黄衣の老人が平行世界から黒ファントムを連れて来るのだが、これが滅法強いと言う。  
何度も挑戦したが、未だに勝つことが出来ないそうだ。  
「黒ファントム…ですか…。  
 一度ラトリアから離れてみてはいかがですか?  
 煮詰まった状態では、上手くいくものもそうはいきません。  
 リフレッシュ…という言い方には語弊があると思いますが、気分を変えてみてはどうでしょう。  
 君には平行世界の戦士を呼ぶ力があると聞きますし、彼らを呼ぶのも一つの手かもしれません。」  
少しでも彼女の力になりたいと発した僕の言葉に少し間を空けて、彼女はようやく小さく笑った。  

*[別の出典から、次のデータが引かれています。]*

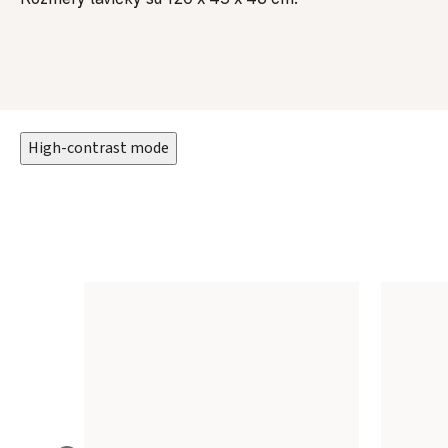
High-contrast mode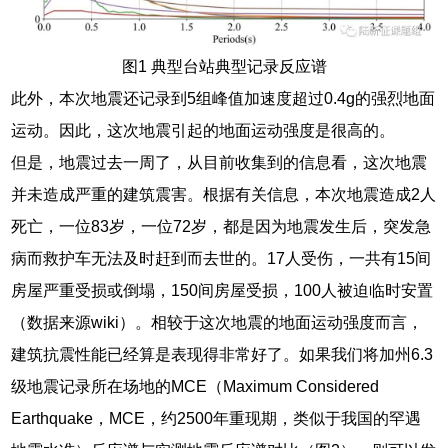
图1 典型台站典型记录反应谱
此外，本次地震还记录到5组峰值加速度超过0.4g的强烈地面
运动。因此，这次地震引起的地面运动强度是很高的。
但是，地震过去一周了，从目前收集到的信息看，这次地震
并未造成严重的建筑震害。根据有关信息，本次地震造成2人
死亡，一位83岁，一位72岁，都是因为地震发生后，突发急
病而救护车无法及时赶到而去世的。17人受伤，一共有15间
房屋严重受损或倒塌，150间房屋受损，100人被迫临时安置
（数据来源wiki）。相较于这次地震的地面运动强度而言，
建筑抗震性能已经算是表现得非常好了。如果我们将加州6.3
级地震记录所在场地的MCE（Maximum Considered
Earthquake，MCE，约2500年重现期，类似于我国的罕遇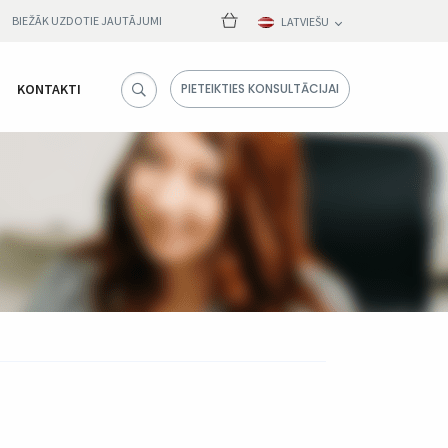
BIEŽĀK UZDOTIE JAUTĀJUMI
LATVIEŠU
KONTAKTI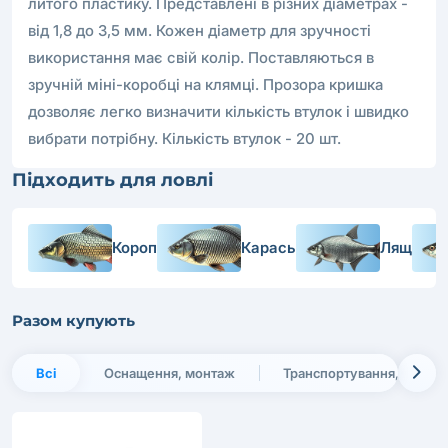
литого пластику. Представлені в різних діаметрах -
від 1,8 до 3,5 мм. Кожен діаметр для зручності
використання має свій колір. Поставляються в
зручній міні-коробці на клямці. Прозора кришка
дозволяє легко визначити кількість втулок і швидко
вибрати потрібну. Кількість втулок - 20 шт.
Підходить для ловлі
Короп
Карась
Лящ
Разом купують
Всі
Оснащення, монтаж
Транспортування, зберіг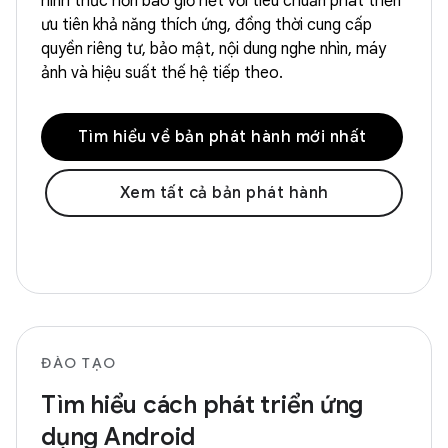
hình thức hơn bao giờ hết với tiêu chuẩn phát triển
ưu tiên khả năng thích ứng, đồng thời cung cấp
quyền riêng tư, bảo mật, nội dung nghe nhìn, máy
ảnh và hiệu suất thế hệ tiếp theo.
Tìm hiểu về bản phát hành mới nhất
Xem tất cả bản phát hành
ĐÀO TẠO
Tìm hiểu cách phát triển ứng
dụng Android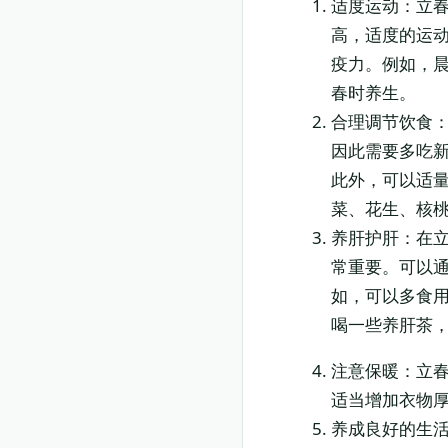
适度运动：立
高，适度的运
疫力。例如，
春时养生。
合理调节饮食
因此需要多吃
此外，可以适
菜、花生、核
养肝护肝：在
常重要。可以
如，可以多食
喝一些养肝茶
注意保暖：立
适当增加衣物
养成良好的生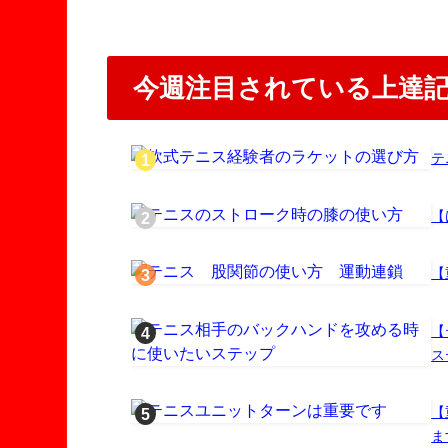
今週注目されている上達
テ
【
【
【
ス
【
ま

「…そうだね、デーモンがいるのはラトリアだけじゃないもの。  
 私、少しムキになってたみたい。  
 助言ありがとう。」  
ようやくいつものように笑顔を見せる彼女に一安心する。  
やっぱり、君は笑っている方がいい。  
僕の言葉が彼女に他の道を示すことができたのは嬉しいことだ。  
 
同時に、相反する感情が芽生えてくる。  
平行世界の戦士なんて、呼んで欲しくない。  
そいつが男で、君のことを攫っていってしまったらと考えると…。  
 
「オ、オストラヴァ!?」  
気付けば彼女を腕の中に閉じ込めていた。  
僕の腕の中にいる彼女は、いつもより更に小さく、細く感じる。  
この体のどこにデーモンを倒す力が隠されているのか。  
薄い肩では、武器を振り回すことすら厳しいのではないかと思う。  
「本当は、僕が一緒に戦いたい。  
 でも、力の無い僕には君の足手まといになることしか出来ない。  
 すみません、女性の君ばかり戦わせてしまって。」  
最後にキツく抱き締めてから解放すると、予想通り僕のフォローに入ってきた。  
君は本当に優しい。  
世界を窮地に立たせ、君を苦しめる原因となった男の子供にすら冷たく接しない。  
 
一度頭を冷やしてからラトリアに再挑戦すると言って、彼女は嵐の祭祀場へと向かった。  
彼女を見送った後、僕もボーレタリアに向かう。  
僕は、僕のやり方で彼女を守る。  
父上を説得して、古き獣をもう一度封印してもらおう。  
世界からソウルの業が無くなれば、彼女を苦しめるデーモン達もいなくなる。  
これが、今の僕が彼女のために出来る最善策だろう。  
 
 
君に気持ちを伝えるのは、世界が平和になってからで良いだろう。  
約束もあるし、二人でいる時間もきっと沢山ある。  
ボーレタリアの復興をする僕を隣で支えて欲しいと伝えたら、君はどんな表情を見せてくれるだろうか。  
恐らく遠くはないであろう未来に思いを馳せる。  
そのためには、やらなければならない事がある。  
聡明な父上なら、きっとわかって下さる筈だ。  
小さな体で彼女が討伐したつらぬきの騎士…メタスの要石からボーレタリアに入った。